The task force identified six core challenges affecting U.S. manufacturing: a significant workforce skills gap, inadequate capital investment, unsatisfactory productivity gains, a fragile supplier ecosystem, insufficient coordination across government, and inadequate architecture for international cooperation. None of these challenges can be solved by the private sector alone; nor can they be solved by top-down industrial policy. They require a federal policy agenda that empowers our private sector to do in this century what it did in the last: design, build, and produce the supplies critical to our economy and national security.
The technical skills gap in manufacturing provides a case study in the need for more effective public policy to support industry, especially when it comes to small- and medium-size firms that lack the resources to invest in training programs. While some larger companies have begun building out their talent pipelines through partnerships with community colleges and credentialing and training programs, their efforts are often localized.
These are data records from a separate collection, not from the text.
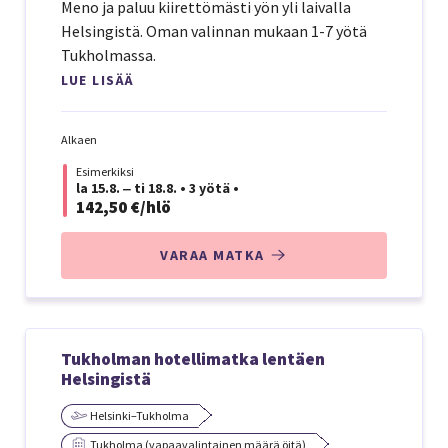
Meno ja paluu kiirettömästi yön yli laivalla
Helsingistä. Oman valinnan mukaan 1-7 yötä
Tukholmassa.
LUE LISÄÄ
Alkaen
Esimerkiksi
la 15.8. ‒ ti 18.8.
•
3 yötä
•
142,50 €/hlö
VARAA MATKA
Tukholman hotellimatka lentäen
Helsingistä
Helsinki–Tukholma
Tukholma (vapaavalintainen määrä öitä)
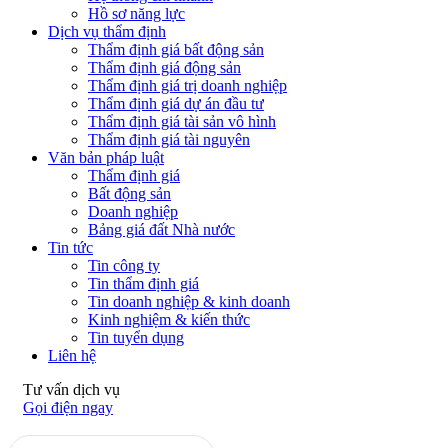
Hồ sơ năng lực
Dịch vụ thẩm định
Thẩm định giá bất động sản
Thẩm định giá động sản
Thẩm định giá trị doanh nghiệp
Thẩm định giá dự án đầu tư
Thẩm định giá tài sản vô hình
Thẩm định giá tài nguyên
Văn bản pháp luật
Thẩm định giá
Bất động sản
Doanh nghiệp
Bảng giá đất Nhà nước
Tin tức
Tin công ty
Tin thẩm định giá
Tin doanh nghiệp & kinh doanh
Kinh nghiệm & kiến thức
Tin tuyển dụng
Liên hệ
Tư vấn dịch vụ
Gọi điện ngay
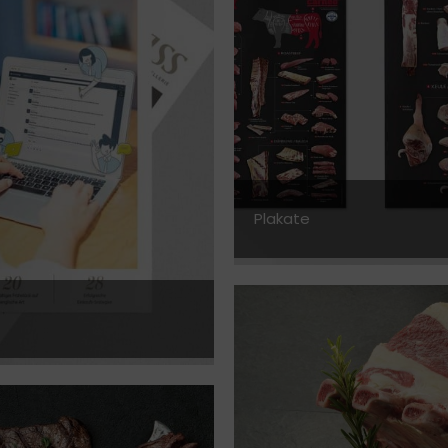
Plakate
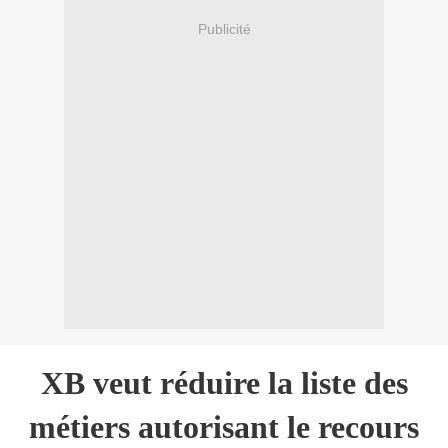
Publicité
XB veut réduire la liste des
métiers autorisant le recours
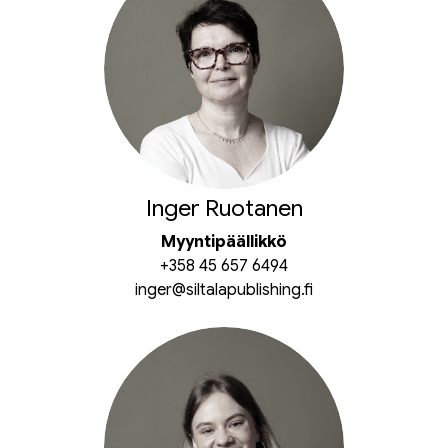
Inger Ruotanen
Myyntipäällikkö
+358 45 657 6494
inger@siltalapublishing.fi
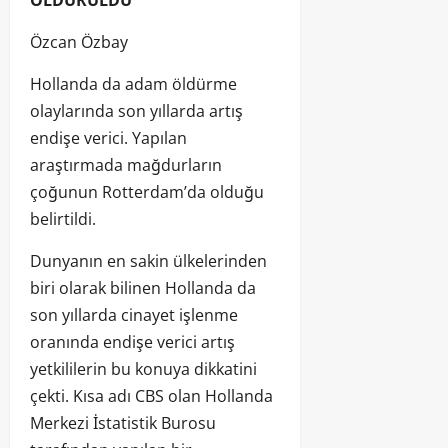
Özcan Özbay
Hollanda da adam öldürme
olaylarında son yıllarda artış
endişe verici. Yapılan
araştırmada mağdurların
çoğunun Rotterdam’da olduğu
belirtildi.
Dunyanın en sakin ülkelerinden
biri olarak bilinen Hollanda da
son yıllarda cinayet işlenme
oranında endişe verici artış
yetkililerin bu konuya dikkatini
çekti. Kısa adı CBS olan Hollanda
Merkezi İstatistik Burosu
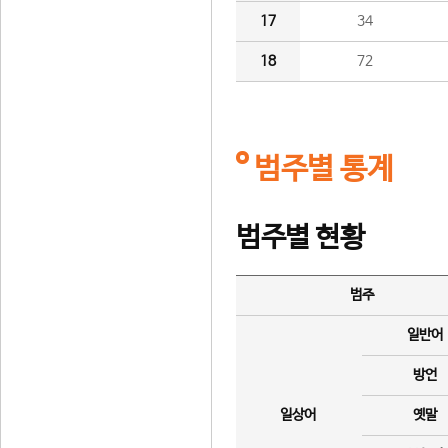
17
34
18
72
범주별 통계
범주별 현황
범주
일반어
방언
일상어
옛말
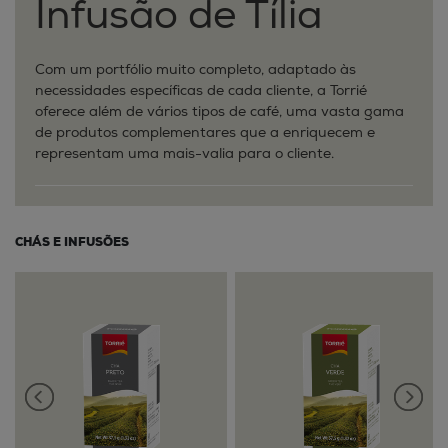
Infusão de Tília
Com um portfólio muito completo, adaptado às
necessidades específicas de cada cliente, a Torrié
oferece além de vários tipos de café, uma vasta gama
de produtos complementares que a enriquecem e
representam uma mais-valia para o cliente.
CHÁS E INFUSÕES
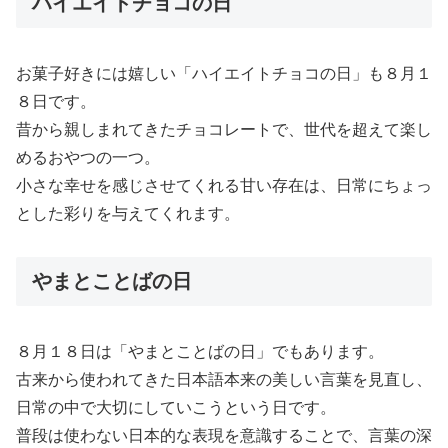
ハイエイトチョコの日
お菓子好きには嬉しい「ハイエイトチョコの日」も８月１
８日です。
昔から親しまれてきたチョコレートで、世代を超えて楽し
めるおやつの一つ。
小さな幸せを感じさせてくれる甘い存在は、日常にちょっ
とした彩りを与えてくれます。
やまとことばの日
８月１８日は「やまとことばの日」でもあります。
古来から使われてきた日本語本来の美しい言葉を見直し、
日常の中で大切にしていこうという日です。
普段は使わない日本的な表現を意識することで、言葉の深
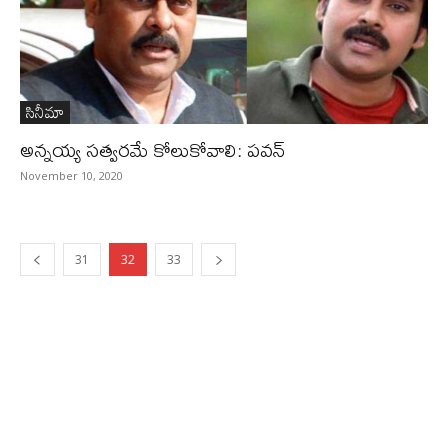
సినీమా
అన్నయ్య సత్వరమే కోలుకోవాలి: పవన్‌
November 10, 2020
31
32
33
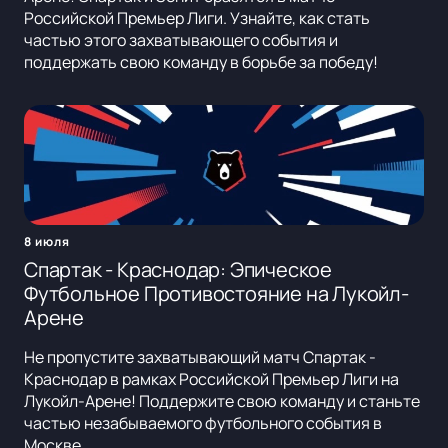
Российской Премьер Лиги. Узнайте, как стать
частью этого захватывающего события и
поддержать свою команду в борьбе за победу!
8 июля
Спартак - Краснодар: Эпическое
Футбольное Противостояние на Лукойл-
Арене
Не пропустите захватывающий матч Спартак -
Краснодар в рамках Российской Премьер Лиги на
Лукойл-Арене! Поддержите свою команду и станьте
частью незабываемого футбольного события в
Москве.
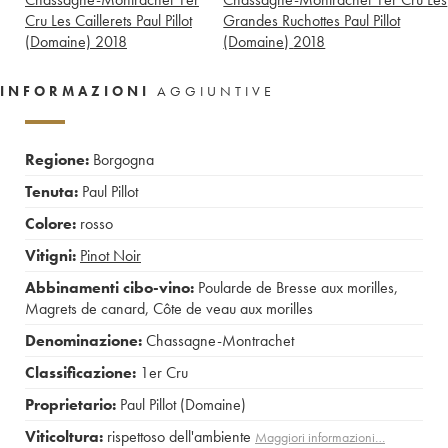
Cru Les Caillerets Paul Pillot
Grandes Ruchottes Paul Pillot
(Domaine)
2018
(Domaine)
2018
INFORMAZIONI
AGGIUNTIVE
Regione:
Borgogna
Tenuta:
Paul Pillot
Colore:
rosso
Vitigni:
Pinot Noir
Abbinamenti cibo-vino:
Poularde de Bresse aux morilles
,
Magrets de canard
,
Côte de veau aux morilles
Denominazione:
Chassagne-Montrachet
Classificazione:
1er Cru
Proprietario:
Paul Pillot (Domaine)
Viticoltura:
rispettoso dell'ambiente
Maggiori informazioni…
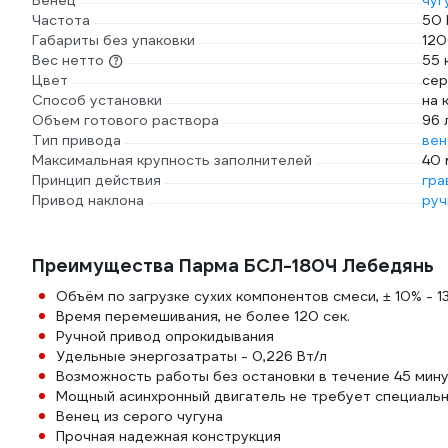
Венец
чуг
Частота
50 
Габариты без упаковки
120
Вес нетто
55 
Цвет
сер
Способ установки
на 
Объем готового раствора
96 
Тип привода
вен
Максимальная крупность заполнителей
40 
Принцип действия
гра
Привод наклона
руч
Преимущества Парма БСЛ-180Ч Лебедянь
Объём по загрузке сухих компонентов смеси, ± 10% - 1
Время перемешивания, не более 120 сек.
Ручной привод опрокидывания
Удельные энергозатраты - 0,226 Вт/л
Возможность работы без остановки в течение 45 мин
Мощный асинхронный двигатель не требует специаль
Венец из серого чугуна
Прочная надежная конструкция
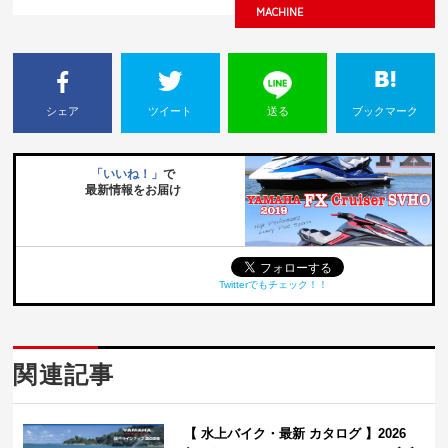
MACHINE
シェア
ツイート
送る
ブックマーク
「いいね！」
で
最新情報をお届け
Twitterでもチェック！！
関連記事
【 水上バイク・最新 カタログ 】2026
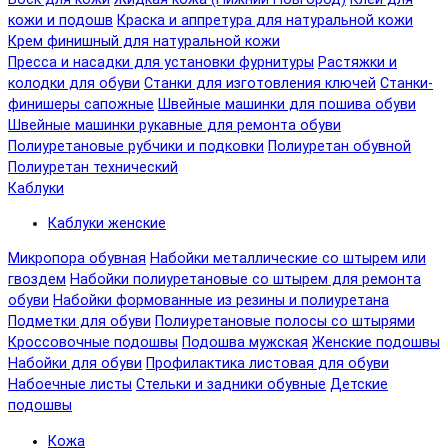
кожи и подошв
Краска и аппретура для натуральной кожи
Крем финишный для натуральной кожи
Пресса и насадки для установки фурнитуры
Растяжки и
колодки для обуви
Станки для изготовления ключей
Станки-
финишеры сапожные
Швейные машинки для пошива обуви
Швейные машинки рукавные для ремонта обуви
Полиуретановые рубчики и подковки
Полиуретан обувной
Полиуретан технический
Каблуки
Каблуки женские
Микропора обувная
Набойки металлические со штырем или
гвоздем
Набойки полиуретановые со штырем для ремонта
обуви
Набойки формованные из резины и полиуретана
Подметки для обуви
Полиуретановые полосы со штырями
Кроссовочные подошвы
Подошва мужская
Женские подошвы
Набойки для обуви
Профилактика листовая для обуви
Набоечные листы
Стельки и задники обувные
Детские
подошвы
Кожа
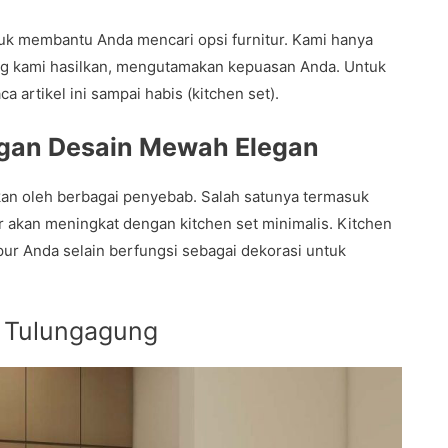
tuk membantu Anda mencari opsi furnitur. Kami hanya
ng kami hasilkan, mengutamakan kepuasan Anda. Untuk
 artikel ini sampai habis (kitchen set).
ngan Desain Mewah Elegan
an oleh berbagai penyebab. Salah satunya termasuk
akan meningkat dengan kitchen set minimalis. Kitchen
ur Anda selain berfungsi sebagai dekorasi untuk
t Tulungagung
Industry rarely shares best practices across companies or regions. Government can help by serving as an investor, partner, and coordinator of efforts.
Our task force urges the federal government to incentivize private investment in the talent pipeline by offering an outcome-based reimbursement and matching program for firms that invest in accredited education programs. It also recommends allowing employers to compete for federal funding that traditionally subsidizes college degrees to instead fund credential programs, apprenticeships, and internships to build careers and the workforce. At the same time, the task force urges U.S. manufacturing firms to focus their ESG (environmental, social, and governance) efforts on workforce development by funding 500,000 trade school and apprenticeship programs over the next decade.
Similarly, public and private efforts can be combined to address inadequate capital investment in manufacturing. While other nations pair state subsidies with government control, our task force recommends standing up a new public-private investment entity designed to provide necessary government support while also attracting private capital. This could take multiple forms, including a new government-sponsored investment entity like the proposed Industrial Finance Corporation, changes to existing institutions such as the U.S. International Development Finance Corporation, direct bond buying programs, a sovereign fund, or private capital funds focused on the on-shore manufacturing ecosystem. Whatever the mechanism, the focus must be on empowering private markets rather than controlling them.
Two of the challenges identified by the task force — insufficient coordination across government and inadequate architecture for international cooperation — fall squarely on government, but the common thread throughout the report is the focus on government’s role in promoting a strong, independent private sector. A key example of this is the proposal to modernize the Defense Production Act to enable holistic support for manufacturers, including through targeted visa approvals for STEM talent, direct project financing, automatic fast-tracking for permitting, and additional support for workforce training initiatives.
The United States cannot prevail in today’s global competition by becoming more like our authoritarian rivals. Rather, we must become a more efficient and effective version of ourselves. From World War II to the Cold War, America secured victory in the last century by synchronizing the strength of our democratic principles with the dominance of our private innovators. So it must be today. Our federal government must take targeted action to enable our businesses and workers to do what they do best: conceive, create, and produce the supplies America needs to remain the freest and most prosperous nation on earth.
Roger Zakheim is the director of the Ronald Reagan Institute.
Rachel Hoff is the Ronald Reagan Institute’s policy director.